▶ _WHAT YOU NEED TO DO_
Only one stretch of the listing below is wanted. Give it again exactly, from the line with "X129000000Y-62980000D02*" through the line with "X135632500Y-72472500D01*".
***** RECORD SET *****
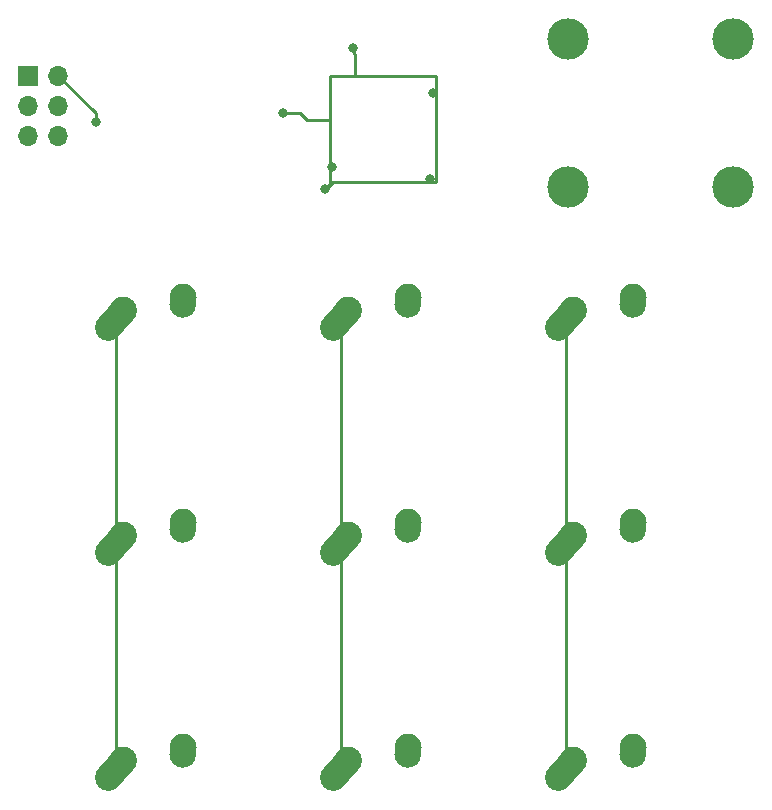
<source format=gbr>
%TF.GenerationSoftware,KiCad,Pcbnew,(6.99.0-3975-g9eb3854794)*%
%TF.CreationDate,2022-10-21T11:16:23+02:00*%
%TF.ProjectId,PCB Template,50434220-5465-46d7-906c-6174652e6b69,rev?*%
%TF.SameCoordinates,Original*%
%TF.FileFunction,Copper,L1,Top*%
%TF.FilePolarity,Positive*%
%FSLAX46Y46*%
G04 Gerber Fmt 4.6, Leading zero omitted, Abs format (unit mm)*
G04 Created by KiCad (PCBNEW (6.99.0-3975-g9eb3854794)) date 2022-10-21 11:16:23*
%MOMM*%
%LPD*%
G01*
G04 APERTURE LIST*
G04 Aperture macros list*
%AMHorizOval*
0 Thick line with rounded ends*
0 $1 width*
0 $2 $3 position (X,Y) of the first rounded end (center of the circle)*
0 $4 $5 position (X,Y) of the second rounded end (center of the circle)*
0 Add line between two ends*
20,1,$1,$2,$3,$4,$5,0*
0 Add two circle primitives to create the rounded ends*
1,1,$1,$2,$3*
1,1,$1,$4,$5*%
G04 Aperture macros list end*
%TA.AperFunction,ComponentPad*%
%ADD10HorizOval,2.250000X0.655001X0.730000X-0.655001X-0.730000X0*%
%TD*%
%TA.AperFunction,ComponentPad*%
%ADD11C,2.250000*%
%TD*%
%TA.AperFunction,ComponentPad*%
%ADD12HorizOval,2.250000X0.020000X0.290000X-0.020000X-0.290000X0*%
%TD*%
%TA.AperFunction,ComponentPad*%
%ADD13C,3.500000*%
%TD*%
%TA.AperFunction,ComponentPad*%
%ADD14C,3.500001*%
%TD*%
%TA.AperFunction,ComponentPad*%
%ADD15R,1.700000X1.700000*%
%TD*%
%TA.AperFunction,ComponentPad*%
%ADD16O,1.700000X1.700000*%
%TD*%
%TA.AperFunction,ViaPad*%
%ADD17C,0.800000*%
%TD*%
%TA.AperFunction,Conductor*%
%ADD18C,0.250000*%
%TD*%
G04 APERTURE END LIST*
D10*
%TO.P,MX4,1,COL*%
%TO.N,COL0*%
X108763750Y-103092499D03*
D11*
X109418750Y-102362500D03*
D12*
%TO.P,MX4,2,ROW*%
%TO.N,Net-(D4-A)*%
X114438749Y-101572499D03*
D11*
X114458750Y-101282500D03*
%TD*%
D13*
%TO.P,REF\u002A\u002A,1*%
%TO.N,N/C*%
X147020000Y-60380000D03*
X147020000Y-72880000D03*
D14*
X161020000Y-60380000D03*
D13*
X161020000Y-72880000D03*
%TD*%
D10*
%TO.P,MX9,1,COL*%
%TO.N,COL2*%
X146863750Y-122142499D03*
D11*
X147518750Y-121412500D03*
D12*
%TO.P,MX9,2,ROW*%
%TO.N,Net-(D9-A)*%
X152538749Y-120622499D03*
D11*
X152558750Y-120332500D03*
%TD*%
D10*
%TO.P,MX7,1,COL*%
%TO.N,COL0*%
X108763750Y-122142499D03*
D11*
X109418750Y-121412500D03*
D12*
%TO.P,MX7,2,ROW*%
%TO.N,Net-(D7-A)*%
X114438749Y-120622499D03*
D11*
X114458750Y-120332500D03*
%TD*%
D10*
%TO.P,MX5,1,COL*%
%TO.N,COL1*%
X127813750Y-103092499D03*
D11*
X128468750Y-102362500D03*
D12*
%TO.P,MX5,2,ROW*%
%TO.N,Net-(D5-A)*%
X133488749Y-101572499D03*
D11*
X133508750Y-101282500D03*
%TD*%
D10*
%TO.P,MX3,1,COL*%
%TO.N,COL2*%
X146863750Y-84042499D03*
D11*
X147518750Y-83312500D03*
D12*
%TO.P,MX3,2,ROW*%
%TO.N,Net-(D3-A)*%
X152538749Y-82522499D03*
D11*
X152558750Y-82232500D03*
%TD*%
D10*
%TO.P,MX6,1,COL*%
%TO.N,COL2*%
X146863750Y-103092499D03*
D11*
X147518750Y-102362500D03*
D12*
%TO.P,MX6,2,ROW*%
%TO.N,Net-(D6-A)*%
X152538749Y-101572499D03*
D11*
X152558750Y-101282500D03*
%TD*%
D10*
%TO.P,MX8,1,COL*%
%TO.N,COL1*%
X127813750Y-122142499D03*
D11*
X128468750Y-121412500D03*
D12*
%TO.P,MX8,2,ROW*%
%TO.N,Net-(D8-A)*%
X133488749Y-120622499D03*
D11*
X133508750Y-120332500D03*
%TD*%
D10*
%TO.P,MX1,1,COL*%
%TO.N,COL0*%
X108763750Y-84042499D03*
D11*
X109418750Y-83312500D03*
D12*
%TO.P,MX1,2,ROW*%
%TO.N,Net-(D1-A)*%
X114438749Y-82522499D03*
D11*
X114458750Y-82232500D03*
%TD*%
D10*
%TO.P,MX2,1,COL*%
%TO.N,COL1*%
X127813750Y-84042499D03*
D11*
X128468750Y-83312500D03*
D12*
%TO.P,MX2,2,ROW*%
%TO.N,Net-(D2-A)*%
X133488749Y-82522499D03*
D11*
X133508750Y-82232500D03*
%TD*%
D15*
%TO.P,J1,1,MISO*%
%TO.N,MISO*%
X101369999Y-63504999D03*
D16*
%TO.P,J1,2,VCC*%
%TO.N,+5V*%
X103909999Y-63504999D03*
%TO.P,J1,3,SCK*%
%TO.N,SCK*%
X101369999Y-66044999D03*
%TO.P,J1,4,MOSI*%
%TO.N,MOSI*%
X103909999Y-66044999D03*
%TO.P,J1,5,~{RST}*%
%TO.N,RST*%
X101369999Y-68584999D03*
%TO.P,J1,6,GND*%
%TO.N,GND*%
X103909999Y-68584999D03*
%TD*%
D17*
%TO.N,+5V*%
X127081919Y-71231904D03*
X128878253Y-61081747D03*
X122920000Y-66580000D03*
X107050000Y-67370000D03*
X126500000Y-73030000D03*
X135650000Y-64900000D03*
X135330000Y-72170000D03*
%TD*%
D18*
%TO.N,COL0*%
X108108750Y-84772500D02*
X108743750Y-85407500D01*
X108743750Y-103187500D02*
X108108750Y-103822500D01*
X108743750Y-122237500D02*
X108108750Y-122872500D01*
X108743750Y-104457500D02*
X108743750Y-122237500D01*
X108108750Y-103822500D02*
X108743750Y-104457500D01*
X108743750Y-85407500D02*
X108743750Y-103187500D01*
%TO.N,COL1*%
X127158750Y-103822500D02*
X127793750Y-104457500D01*
X127158750Y-84772500D02*
X127793750Y-85407500D01*
X127793750Y-104457500D02*
X127793750Y-122237500D01*
X127793750Y-122237500D02*
X127158750Y-122872500D01*
X127793750Y-85407500D02*
X127793750Y-103187500D01*
X127793750Y-103187500D02*
X127158750Y-103822500D01*
%TO.N,COL2*%
X146208750Y-103822500D02*
X146843750Y-104457500D01*
X146843750Y-104457500D02*
X146843750Y-122237500D01*
X146843750Y-85407500D02*
X146843750Y-103187500D01*
X146843750Y-103187500D02*
X146208750Y-103822500D01*
X146208750Y-84772500D02*
X146843750Y-85407500D01*
X146843750Y-122237500D02*
X146208750Y-122872500D01*
%TO.N,+5V*%
X128878253Y-61468253D02*
X129010000Y-61600000D01*
X129000000Y-62980000D02*
X129000000Y-63392477D01*
X127120000Y-72470000D02*
X126890000Y-72470000D01*
X134696250Y-72472500D02*
X135027500Y-72472500D01*
X135632500Y-72472500D02*
X135330000Y-72170000D01*
X122940000Y-66600000D02*
X124370000Y-66600000D01*
X135890000Y-64350000D02*
X135890000Y-63472500D01*
X127557500Y-72472500D02*
X127555000Y-72470000D01*
X126890868Y-63471632D02*
X128860868Y-63471632D01*
X135890000Y-64350000D02*
X135890000Y-64660000D01*
X126890000Y-71740000D02*
X126890000Y-71423823D01*
X126560000Y-73030000D02*
X127120000Y-72470000D01*
X135890000Y-72472500D02*
X135632500Y-72472500D01*
X135890000Y-72472500D02*
X135890000Y-65840000D01*
X126890000Y-71423823D02*
X127081919Y-71231904D01*
X126890000Y-67622500D02*
X126890000Y-67220000D01*
X126890868Y-63471632D02*
X127290868Y-63471632D01*
X129000000Y-63392477D02*
X129079155Y-63471632D01*
X135890000Y-64660000D02*
X135650000Y-64900000D01*
X126890000Y-71740000D02*
X126890000Y-72640000D01*
X135890000Y-65840000D02*
X135890000Y-65522500D01*
X135290000Y-72472500D02*
X134696250Y-72472500D01*
X126890000Y-72640000D02*
X126500000Y-73030000D01*
X128878253Y-61081747D02*
X128878253Y-61468253D01*
X126890000Y-63472500D02*
X126890868Y-63471632D01*
X126890000Y-71740000D02*
X126890000Y-72470000D01*
X129079155Y-63471632D02*
X135889132Y-63471632D01*
X135890000Y-63472500D02*
X135889132Y-63471632D01*
X126890000Y-67220000D02*
X126890000Y-63472500D01*
X126890000Y-71039985D02*
X127081919Y-71231904D01*
X135027500Y-72472500D02*
X135330000Y-72170000D01*
X134696250Y-72472500D02*
X127557500Y-72472500D01*
X107050000Y-67370000D02*
X107050000Y-66645000D01*
X122920000Y-66580000D02*
X122940000Y-66600000D01*
X128860868Y-63471632D02*
X129079155Y-63471632D01*
X129010000Y-62970000D02*
X129000000Y-62980000D01*
X126500000Y-73030000D02*
X126560000Y-73030000D01*
X135890000Y-65840000D02*
X135890000Y-65140000D01*
X135890000Y-64872500D02*
X135890000Y-64350000D01*
X126890000Y-70680000D02*
X126890000Y-71740000D01*
X127290868Y-63471632D02*
X128860868Y-63471632D01*
X127555000Y-72470000D02*
X127120000Y-72470000D01*
X124370000Y-66600000D02*
X124990000Y-67220000D01*
X126890000Y-67452500D02*
X126890000Y-70680000D01*
X135890000Y-65140000D02*
X135650000Y-64900000D01*
X135890000Y-72472500D02*
X135290000Y-72472500D01*
X129010000Y-61600000D02*
X129010000Y-62970000D01*
X124990000Y-67220000D02*
X126890000Y-67220000D01*
X126890000Y-67622500D02*
X126890000Y-67452500D01*
X126890000Y-70680000D02*
X126890000Y-71039985D01*
X135890000Y-65522500D02*
X135890000Y-64872500D01*
X107050000Y-66645000D02*
X103910000Y-63505000D01*
%TD*%
M02*

</source>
*****
▶ _WRITTEN SOLUTION_
X129000000Y-62980000D02*
X129000000Y-63392477D01*
X127120000Y-72470000D02*
X126890000Y-72470000D01*
X134696250Y-72472500D02*
X135027500Y-72472500D01*
X135632500Y-72472500D02*
X135330000Y-72170000D01*
X122940000Y-66600000D02*
X124370000Y-66600000D01*
X135890000Y-64350000D02*
X135890000Y-63472500D01*
X127557500Y-72472500D02*
X127555000Y-72470000D01*
X126890868Y-63471632D02*
X128860868Y-63471632D01*
X135890000Y-64350000D02*
X135890000Y-64660000D01*
X126890000Y-71740000D02*
X126890000Y-71423823D01*
X126560000Y-73030000D02*
X127120000Y-72470000D01*
X135890000Y-72472500D02*
X135632500Y-72472500D01*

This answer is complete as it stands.